8/15, 3:00pm forum has been down all day. did we kill it again? mikki's controversial thread was locked two days ago, what happened overnight that serotta shut the forum off again? or is it just down for maintainence?


----------



## fux (Apr 25, 2008)

Why am I not allowed to join?


----------



## DaveT (Feb 12, 2004)

fux said:


> Why am I not allowed to join?


You can't if you have a G-mail account. They're trying to stop spammers, who seem to mostly use G-mail.


----------



## fux (Apr 25, 2008)

No g-mail here.


----------



## Faapaa (May 19, 2008)

me too, tried to join about a year ago and it did not work


----------



## tarwheel2 (Jul 7, 2005)

Apparently the Serotta forum is having technical problems again. I have not been able to access the site for a couple of days now. Anyone else notice this?


----------



## Faapaa (May 19, 2008)

serotta forum s*##¤, never been able to access


----------



## DaveT (Feb 12, 2004)

Y'all can rest easy now, the Serotta Forum is back up and running!


----------



## Birddog (Sep 9, 2004)

Is the forum down for anbody else? It gives me an intro page and asks me to sign up but you can't sign up.


----------



## bytesiz (Mar 20, 2008)

Birddog said:


> Is the forum down for anbody else? It gives me an intro page and asks me to sign up but you can't sign up.


Same here.


----------



## Econoline (Jul 17, 2004)

Birddog said:


> Is the forum down for anbody else? It gives me an intro page and asks me to sign up but you can't sign up.

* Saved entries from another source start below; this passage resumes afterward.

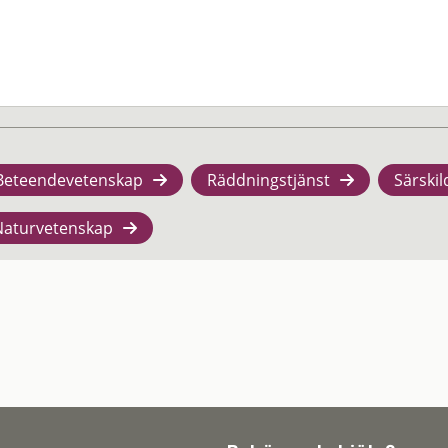
Beteendevetenskap
Räddningstjänst
Särskil
Naturvetenskap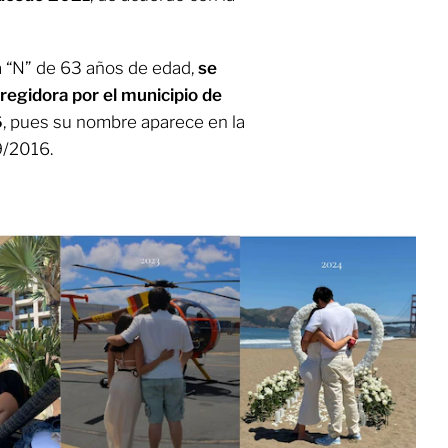
a “N” de 63 años de edad,
se
regidora por el municipio de
6
, pues su nombre aparece en la
9/2016.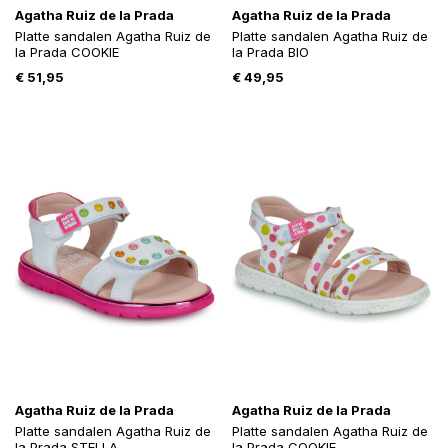
Agatha Ruiz de la Prada
Agatha Ruiz de la Prada
Platte sandalen Agatha Ruiz de
Platte sandalen Agatha Ruiz de
la Prada COOKIE
la Prada BIO
€
51,95
€
49,95
Agatha Ruiz de la Prada
Agatha Ruiz de la Prada
Platte sandalen Agatha Ruiz de
Platte sandalen Agatha Ruiz de
la Prada STELLA
la Prada COOKIE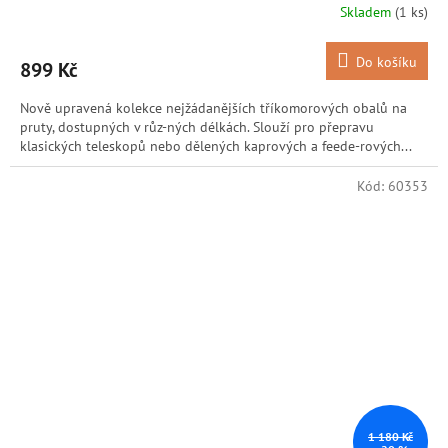
Skladem
(1 ks)
Do košíku
899 Kč
Nově upravená kolekce nejžádanějších tříkomorových obalů na
pruty, dostupných v růz-ných délkách. Slouží pro přepravu
klasických teleskopů nebo dělených kaprových a feede-rových...
Kód:
60353
1 180 Kč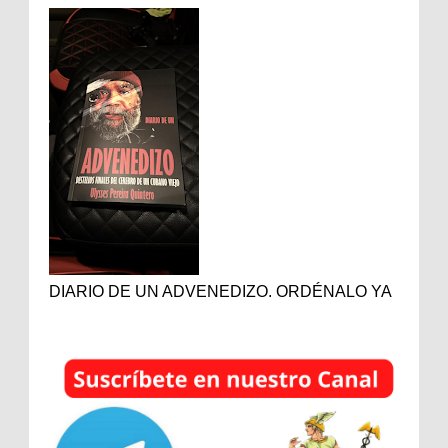
DIARIO DE UN ADVENEDIZO. ORDÉNALO YA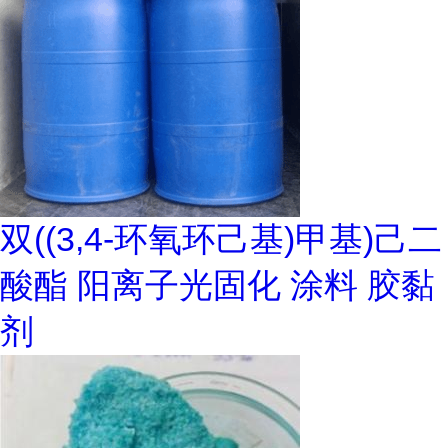
双((3,4-环氧环己基)甲基)己二
酸酯 阳离子光固化 涂料 胶黏
剂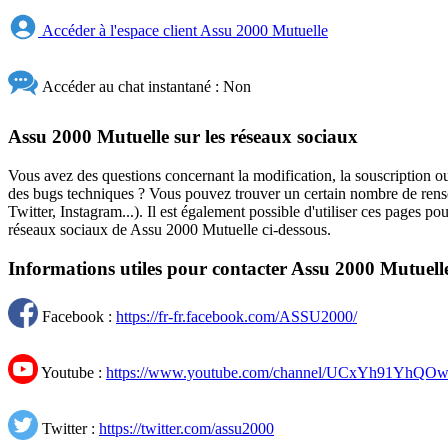
Accéder à l'espace client Assu 2000 Mutuelle
Accéder au chat instantané : Non
Assu 2000 Mutuelle sur les réseaux sociaux
Vous avez des questions concernant la modification, la souscription ou 
des bugs techniques ? Vous pouvez trouver un certain nombre de rensei
Twitter, Instagram...). Il est également possible d'utiliser ces page
réseaux sociaux de Assu 2000 Mutuelle ci-dessous.
Informations utiles pour contacter Assu 2000 Mutuelle
Facebook :
https://fr-fr.facebook.com/ASSU2000/
Youtube :
https://www.youtube.com/channel/UCxYh91YhQ
Twitter :
https://twitter.com/assu2000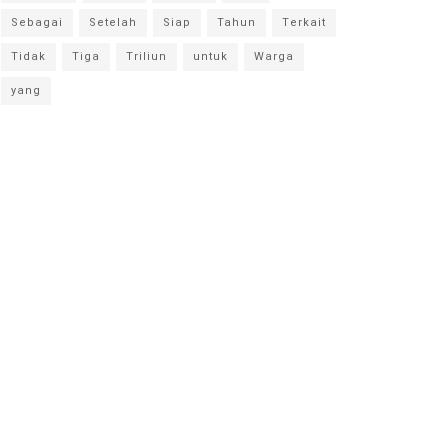
Sebagai
Setelah
Siap
Tahun
Terkait
Tidak
Tiga
Triliun
untuk
Warga
yang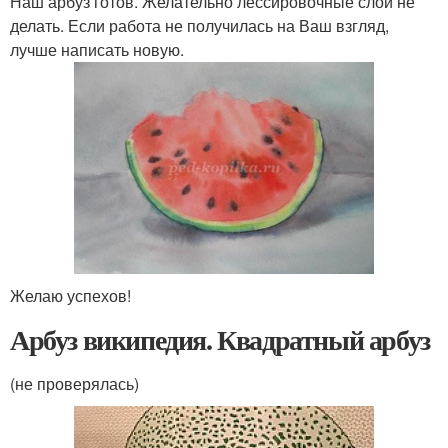
Наш арбуз готов. Желательно лессировочные слои не
делать. Если работа не получилась на Ваш взгляд,
лучше написать новую.
Желаю успехов!
Арбуз википедия. Квадратный арбуз
(не проверялась)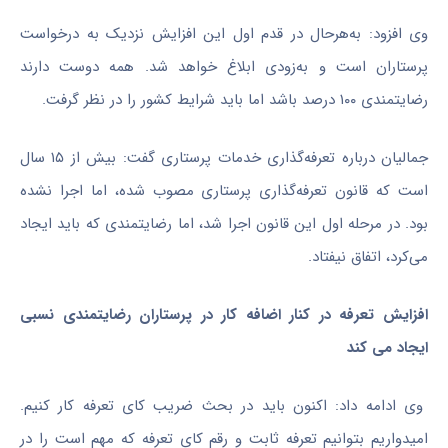
وی افزود: به‌هرحال در قدم اول این افزایش نزدیک به درخواست
پرستاران است و به‌زودی ابلاغ خواهد شد. همه دوست دارند
رضایتمندی ۱۰۰ درصد باشد اما باید شرایط کشور را در نظر گرفت.
جمالیان درباره تعرفه‌گذاری خدمات پرستاری گفت: بیش از ۱۵ سال
است که قانون تعرفه‌گذاری پرستاری مصوب شده، اما اجرا نشده
بود. در مرحله اول این قانون اجرا شد، اما رضایتمندی که باید ایجاد
می‌کرد، اتفاق نیفتاد.
افزایش تعرفه در کنار اضافه کار در پرستاران رضایتمندی نسبی
ایجاد می کند
وی ادامه داد: اکنون باید در بحث ضریب کای تعرفه کار کنیم.
امیدواریم بتوانیم تعرفه‌ ثابت و رقم کای تعرفه که مهم است را در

Same here. I wondering if it's been taken down for good. Seems like some unpopular changes were generating some controversy.


----------



## bytesiz (Mar 20, 2008)

Econoline said:


> Same here. I wondering if it's been taken down for good. Seems like some unpopular changes were generating some controversy.


I hope not. That would suck.


----------



## Oxtox (Aug 16, 2006)

no workee for me either...

dang, it was a nice change of pace to visit there occassionally. much different tone than RBR...


----------



## Fivethumbs (Jul 26, 2005)

Me either. It's funny but the intro page says 10,000 members. I remember reading the "complaining" threads and it was only a handful of people. I'm wondering if a handful out of 10,000 is enough for Serotta to pull the plug?


----------



## jmeloy (Jan 22, 2004)

Fivethumbs said:


> Me either. It's funny but the intro page says 10,000 members. I remember reading the "complaining" threads and it was only a handful of people. I'm wondering if a handful out of 10,000 is enough for Serotta to pull the plug?


Been a whole bunch of turmoil over past 72 hours, some of it getting personal... might have been too much for Serotta.


----------



## serpico7 (Jul 11, 2006)

I'm guessing (and hoping) it's just a technical issue.


----------



## DaveT (Feb 12, 2004)

serpico7 said:


> I'm guessing (and hoping) it's just a technical issue.


It's back. Serotta updated their website. New address: http://forums.serotta.com/


----------